Effondrements
Urbanisme mortifère, habitat concentrationnaire et dégradé, arbres rabougris, habitants solitaires et accablés… En 1970, quelques mois de travail dans la banlieue parisienne m’ont inspiré trois créations. Pour les réaliser, j’ai puisé dans le stock de tissus affectifs légués par ma grand-mère.
Voici la première :
2039 … Oh non ! 1974, restauré en 2020, 140 x 178 cm, assemblage de chutes de courtepointes, collection particulière © Paulette Patout
Et la troisième…
Hommage à Hubert Reeves, patience dans l’azur, 1984, restauré en 2024, 93 x 143 cm, assemblage de tissus anciens, collection particulière © Paulette Patout
Franco-québecois, Hubert Reeves (1932-2023) était astrophysicien. Désireux de partager son savoir il devint un fameux vulgarisateur scientifique et un écologiste convaincu. Ses lectures ont constitué pour moi une ode à l’univers : sa splendeur, son immensité vertigineuse, ses richesses mystérieuses… Et sa fragilité aussi : Actuellement l’homme mène une guerre contre la nature. S’il gagne, il est perdu. Cet homme m’a permis de me situer dans l’univers : j’ai admis que je n’étais qu’une poussière, mais une poussière d’étoile.

## [RELEVÉ DES DONNÉES]
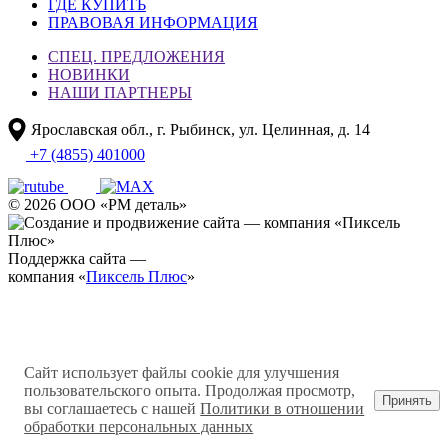
ГДЕ КУПИТЬ
ПРАВОВАЯ ИНФОРМАЦИЯ
СПЕЦ. ПРЕДЛОЖЕНИЯ
НОВИНКИ
НАШИ ПАРТНЕРЫ
Ярославская обл., г. Рыбинск, ул. Целинная, д. 14
+7 (4855) 401000
© 2026 ООО «РМ деталь»
Поддержка сайта —
компания «
Пиксель Плюс
»
Сайт использует файлы cookie для улучшения
пользовательского опыта. Продолжая просмотр,
Принять
вы соглашаетесь с нашей
Политики в отношении
обработки персональных данных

## [CONSIGNE]
Recopiez le passage de l'extrait choisi qui commence par les mots contenant « Effondrements » et se termine par « par ma grand-mère. », en remplaçant « grand-mère » par « tante ».

## [CORRIGÉ]
Effondrements
Urbanisme mortifère, habitat concentrationnaire et dégradé, arbres rabougris, habitants solitaires et accablés… En 1970, quelques mois de travail dans la banlieue parisienne m’ont inspiré trois créations. Pour les réaliser, j’ai puisé dans le stock de tissus affectifs légués par ma tante.